Thai authorities threaten to return family of Arakan Army commander to Myanmar where they face persecution 

(BANGKOK, December 6, 2019)—The Government of Thailand should prevent the forced return of ethnic-Rakhine woman Hnin Zar Phyu and her two children to Myanmar, where they face likely persecution as the family of Arakan Army commander Tun Myat Naing, Fortify Rights said today. The family is currently being held in Thai custody in Chiang Rai Province.

“If this family is returned, there’s a serious risk Hnin Zar Phyu will be arbitrarily arrested and detained in Myanmar,” said Matthew Smith, Chief Executive Officer of Fortify Rights. “Returning Hnin Zar Phyu and her children to Myanmar raises serious protection concerns.” 

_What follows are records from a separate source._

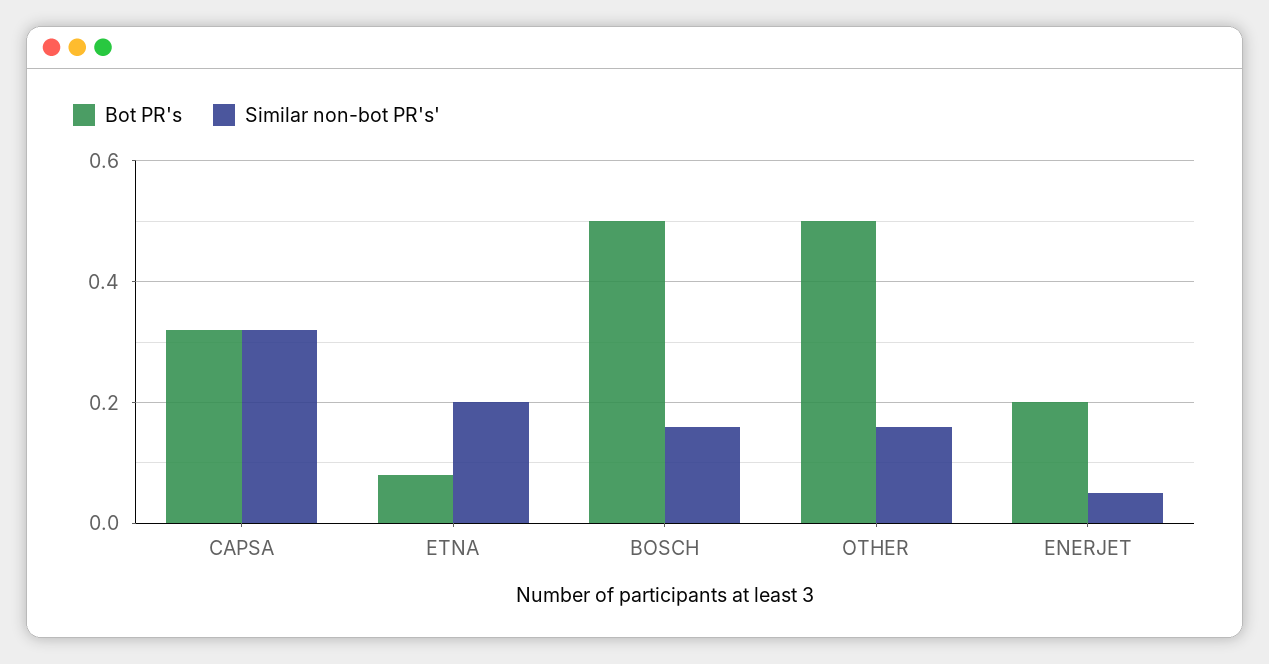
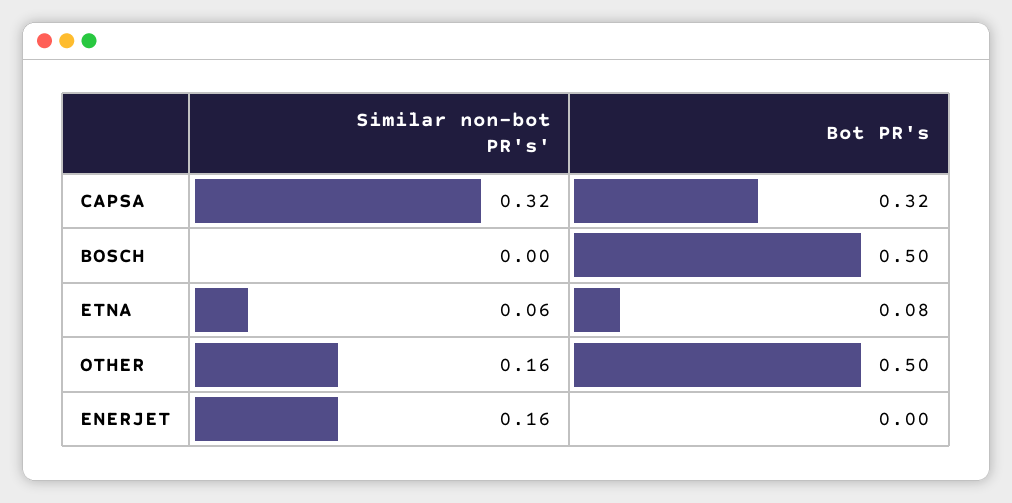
  {
    "Bot PR's": {
      "CAPSA": 0.32,
      "ETNA": 0.08,
      "BOSCH": 0.5,
      "OTHER": 0.5,
-     "ENERJET": 0.2
+     "ENERJET": 0
    },
    "Similar non-bot PR's'": {
      "CAPSA": 0.32,
-     "ETNA": 0.2,
+     "ETNA": 0.06,
-     "BOSCH": 0.15,
+     "BOSCH": 0,
      "OTHER": 0.16,
-     "ENERJET": 0.05
+     "ENERJET": 0.16
    }
  }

Earlier this year, the Myanmar authorities arrested Aung Myat Kyaw, the brother of Tun Myat Naing, after Singaporean authorities returned him to Myanmar. Myanmar authorities charged Aung Myat Kyaw and seven other ethnic-Rakhine men in August 2019 under the country’s counter-terrorism law, according to media reports.

The Myanmar military and Arakan Army have engaged in armed conflict in Rakhine State since 2015, and Arakan Army leaders and their family members face arrest and persecution by the Myanmar authorities. 

Thai immigration authorities arrested Hnin Zar Phyu, 38, her eleven-year-old daughter, and infant son in Chiang Mai on December 4. Earlier today, the authorities transported the family via helicopter from Chiang Mai to Chiang Rai Province.

Under customary international law, the principle of non-refoulement prohibits states from returning any person on its territory or under its jurisdiction to a country where they may face persecution. 

Clashes between the Myanmar military and Arakan Army have displaced more than 60,000 civilians in seven townships of Rakhine State since January 2019. Fortify Rights documented how civilians, including children, were killed and injured during the conflict, and how the Myanmar Army forced ethnic-Rakhine civilians to dig graves and carry supplies under the threat of death. The United Nations Fact-Finding Mission on Myanmar documented in their final report that “forced labour, torture and ill-treatment” are “prominent features” of the Myanmar military’s conflict with the Arakan Army, constituting “violations of international human rights law and international humanitarian law, including war crimes.”

This week, UNICEF reported that 143 children were killed or injured in armed conflict in Myanmar this year. 

“Myanmar has violated the rights of Rakhine civilians for years,” said Matthew Smith. “Thailand has a duty to protect Hnin Zar Phyu and her children from persecution. She’s done nothing wrong in Myanmar or Thailand.”